Source material –
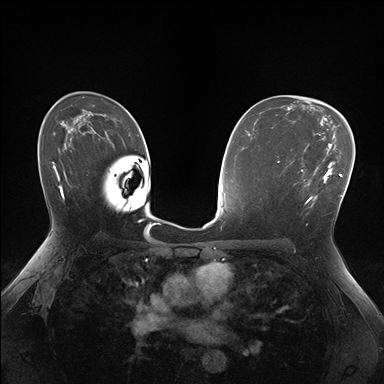
Breast MRI (dynamic contrast-enhanced), one axial slice. Slice 104 of 176 in the series (ordered by position). Dynamic contrast-enhanced series, time point 2 of 7 at this slice position (early post-contrast). 1.5 T. TE 1.5 ms, TR 4.1 ms. 384 × 384 image matrix, field of view 320 × 320 mm. Female patient.
Annotated regions visible in this slice (semi-automatic segmentation, software-assisted and operator-edited):
- enhancing-tissue mask used for the functional tumour volume (all voxels passing the contrast-enhancement thresholds inside the analysis volume; usually the tumour): bounding box <297,157,334,207> (left, top, right, bottom; pixels)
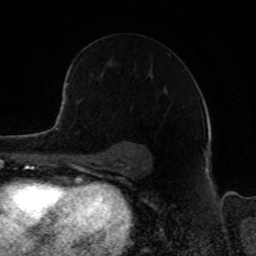
Breast MRI, one axial slice; cropped to one breast; dynamic contrast-enhanced series, time point 2 of 8 at this slice position (early post-contrast); 1.5 T; TE 4.2 ms, TR 7 ms; 2 mm slice thickness; 256 × 256 image matrix. Female patient.
Structures marked on this image (semi-automatically segmented with operator editing):
- enhancing-tissue mask used for the functional tumour volume (all voxels passing the contrast-enhancement thresholds inside the analysis volume; usually the tumour): box from (x=68, y=61) to (x=116, y=80) px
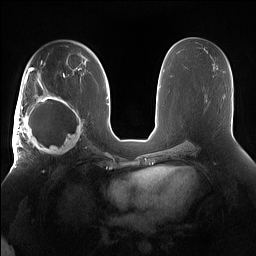
Breast MRI (dynamic contrast-enhanced), one axial slice; slice 87 of 160 in the series (ordered by position); dynamic contrast-enhanced series, time point 2 of 7 at this slice position (early post-contrast); 1.5 T; TE 1.4 ms, TR 5 ms; 1.2 mm slice thickness; 256 × 256 image matrix, field of view 380 × 380 mm. Female patient.
Structures marked on this image (semi-automatic segmentation, software-assisted and operator-edited):
- enhancing-tissue mask used for the functional tumour volume (all voxels passing the contrast-enhancement thresholds inside the analysis volume; usually the tumour): bounding box [x1, y1, x2, y2] px = [15, 91, 85, 158]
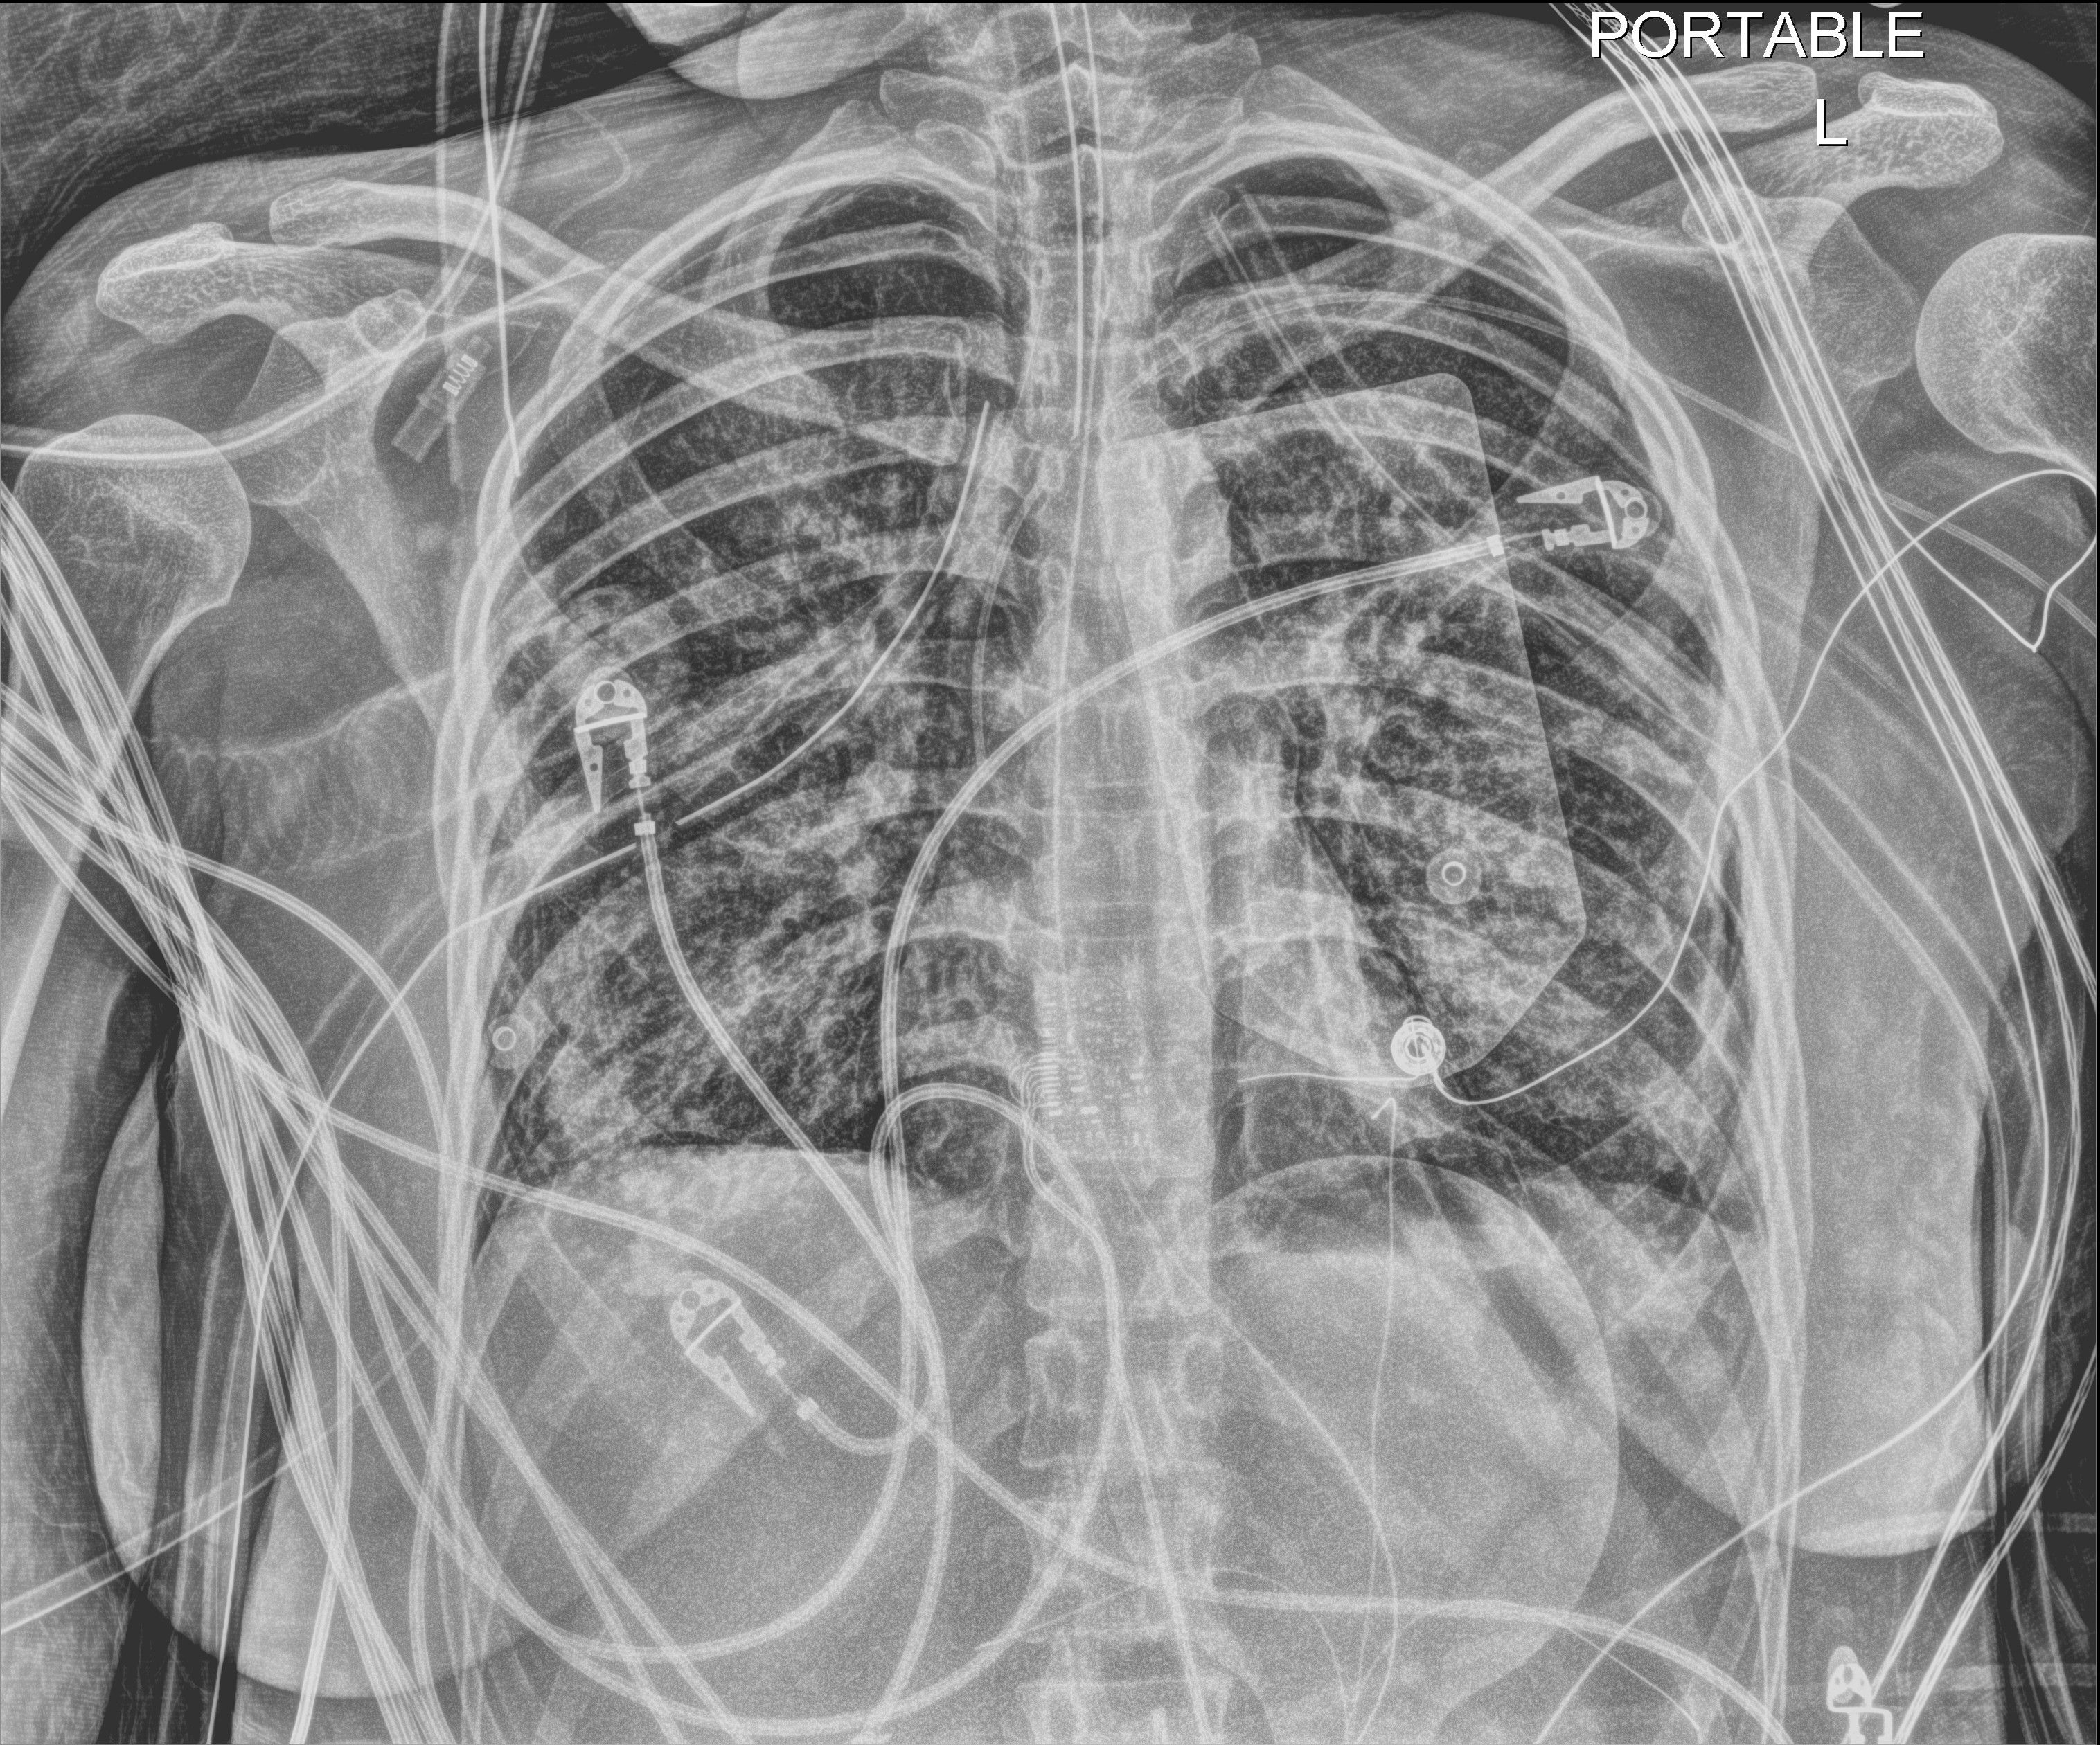
Portable chest radiograph. Adult patient hospitalised with COVID-19, age 18–59 years.
Admission-level facts for this patient (not findings on this image; timing relative to this image not recorded):
- other chronic lung disease (admission record): no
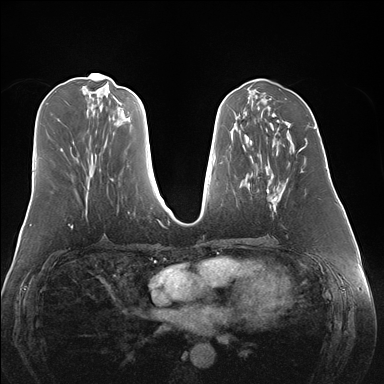
Breast MRI (dynamic contrast-enhanced), one axial slice. Slice 66 of 176 in the series (ordered by position). Dynamic contrast-enhanced series, time point 2 of 7 at this slice position (early post-contrast). 1.5 T. TE 1.5 ms, TR 4.1 ms. 384 × 384 image matrix. Female patient.
Outlined on this slice (semi-automatic segmentation, software-assisted and operator-edited):
- enhancing-tissue mask used for the functional tumour volume (all voxels passing the contrast-enhancement thresholds inside the analysis volume; usually the tumour): bounding box <267,140,307,212> (left, top, right, bottom; pixels)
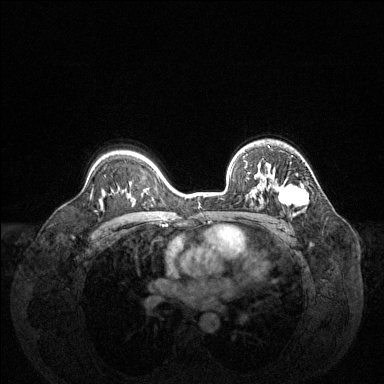
Breast MRI (dynamic contrast-enhanced), one axial slice; position 94 of 144 along the scan axis; dynamic contrast-enhanced series, time point 2 of 6 at this slice position (early post-contrast); 1.5 T; TE 1.6 ms, TR 4.6 ms; 384 × 384 image matrix. Female patient.
Outlined on this slice (semi-automatic segmentation, software-assisted and operator-edited):
- enhancing-tissue mask used for the functional tumour volume (all voxels passing the contrast-enhancement thresholds inside the analysis volume; usually the tumour): bounding box [x1, y1, x2, y2] px = [250, 164, 308, 216]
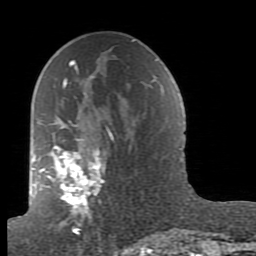
Breast MRI (dynamic contrast-enhanced), one axial slice; slice 48 of 80 in the series (ordered by position); cropped to one breast; dynamic contrast-enhanced series, time point 2 of 7 at this slice position (early post-contrast); 1.5 T; TE 2.6 ms, TR 5.9 ms; 2 mm slice thickness; 256 × 256 image matrix, field of view 160 × 160 mm. Female patient.
Structures marked on this image (semi-automatically segmented with operator editing):
- enhancing-tissue mask used for the functional tumour volume (all voxels passing the contrast-enhancement thresholds inside the analysis volume; usually the tumour): bounding box [x1, y1, x2, y2] px = [39, 62, 131, 235]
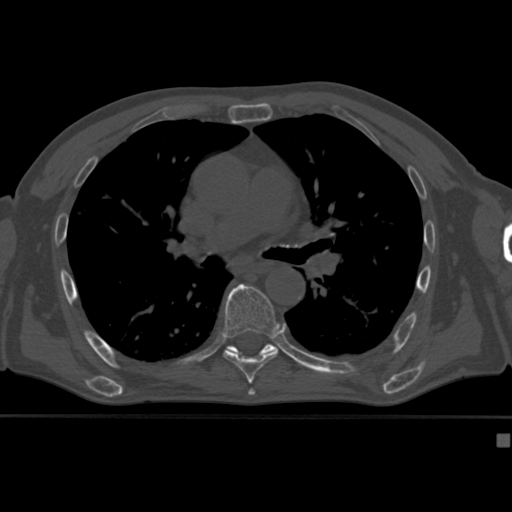
CT including the spine, one axial slice. Reconstruction kernel Br40s. Bone window (W 1800 / L 400 HU). 1.5 mm slice thickness. 512 × 512 image matrix, field of view 337 × 337 mm. Male patient, age 64 years. From the clinical record (not read from this slice): primary cancer: uterus; vertebrae with lytic lesions (as recorded): T1, T4, T5, T7, L5.
Outlined on this slice (semi-automatically segmented with operator editing):
- T7 vertebra: bounding box [x1, y1, x2, y2] px = [223, 283, 279, 382]
- T8 vertebra: [225, 344, 279, 355]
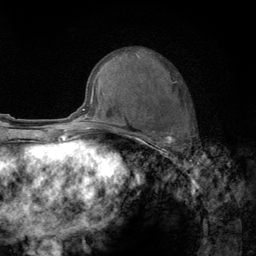
Breast MRI (dynamic contrast-enhanced), one axial slice; slice 58 of 134 in the series (ordered by position); cropped to one breast; dynamic contrast-enhanced series, time point 2 of 6 at this slice position (early post-contrast); 3 T; TE 2.8 ms, TR 7.8 ms; 1.2 mm slice thickness; 256 × 256 image matrix. Female patient.
Annotated regions visible in this slice (semi-automatic segmentation, software-assisted and operator-edited):
- enhancing-tissue mask used for the functional tumour volume (all voxels passing the contrast-enhancement thresholds inside the analysis volume; usually the tumour): box from (x=122, y=56) to (x=190, y=151) px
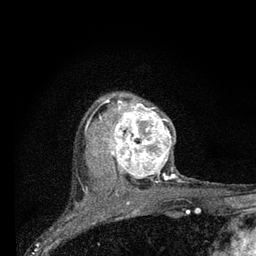
Breast MRI (dynamic contrast-enhanced), one axial slice. Position 59 of 80 along the scan axis. Cropped to one breast. Dynamic contrast-enhanced series, time point 2 of 7 at this slice position (early post-contrast). 3 T. TE 2.2 ms, TR 6 ms. 256 × 256 image matrix, field of view 140 × 140 mm. Female patient.
Structures marked on this image (semi-automatically segmented with operator editing):
- enhancing-tissue mask used for the functional tumour volume (all voxels passing the contrast-enhancement thresholds inside the analysis volume; usually the tumour): bounding box <97,99,176,196> (left, top, right, bottom; pixels)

Instructions to follow – Using the records above, repeat exactly the run of lines that starts with the line with "160 mm. Female patient." and goes on through the line with "140 mm. Female patient."; omit each picture.

Solution for this problem –
Breast MRI (dynamic contrast-enhanced), one axial slice; slice 48 of 80 in the series (ordered by position); cropped to one breast; dynamic contrast-enhanced series, time point 2 of 7 at this slice position (early post-contrast); 1.5 T; TE 2.6 ms, TR 5.9 ms; 2 mm slice thickness; 256 × 256 image matrix, field of view 160 × 160 mm. Female patient.
Structures marked on this image (semi-automatically segmented with operator editing):
- enhancing-tissue mask used for the functional tumour volume (all voxels passing the contrast-enhancement thresholds inside the analysis volume; usually the tumour): bounding box [x1, y1, x2, y2] px = [39, 62, 131, 235]
CT including the spine, one axial slice. Reconstruction kernel Br40s. Bone window (W 1800 / L 400 HU). 1.5 mm slice thickness. 512 × 512 image matrix, field of view 337 × 337 mm. Male patient, age 64 years. From the clinical record (not read from this slice): primary cancer: uterus; vertebrae with lytic lesions (as recorded): T1, T4, T5, T7, L5.
Outlined on this slice (semi-automatically segmented with operator editing):
- T7 vertebra: bounding box [x1, y1, x2, y2] px = [223, 283, 279, 382]
- T8 vertebra: [225, 344, 279, 355]
Breast MRI (dynamic contrast-enhanced), one axial slice; slice 58 of 134 in the series (ordered by position); cropped to one breast; dynamic contrast-enhanced series, time point 2 of 6 at this slice position (early post-contrast); 3 T; TE 2.8 ms, TR 7.8 ms; 1.2 mm slice thickness; 256 × 256 image matrix. Female patient.
Annotated regions visible in this slice (semi-automatic segmentation, software-assisted and operator-edited):
- enhancing-tissue mask used for the functional tumour volume (all voxels passing the contrast-enhancement thresholds inside the analysis volume; usually the tumour): box from (x=122, y=56) to (x=190, y=151) px
Breast MRI (dynamic contrast-enhanced), one axial slice. Position 59 of 80 along the scan axis. Cropped to one breast. Dynamic contrast-enhanced series, time point 2 of 7 at this slice position (early post-contrast). 3 T. TE 2.2 ms, TR 6 ms. 256 × 256 image matrix, field of view 140 × 140 mm. Female patient.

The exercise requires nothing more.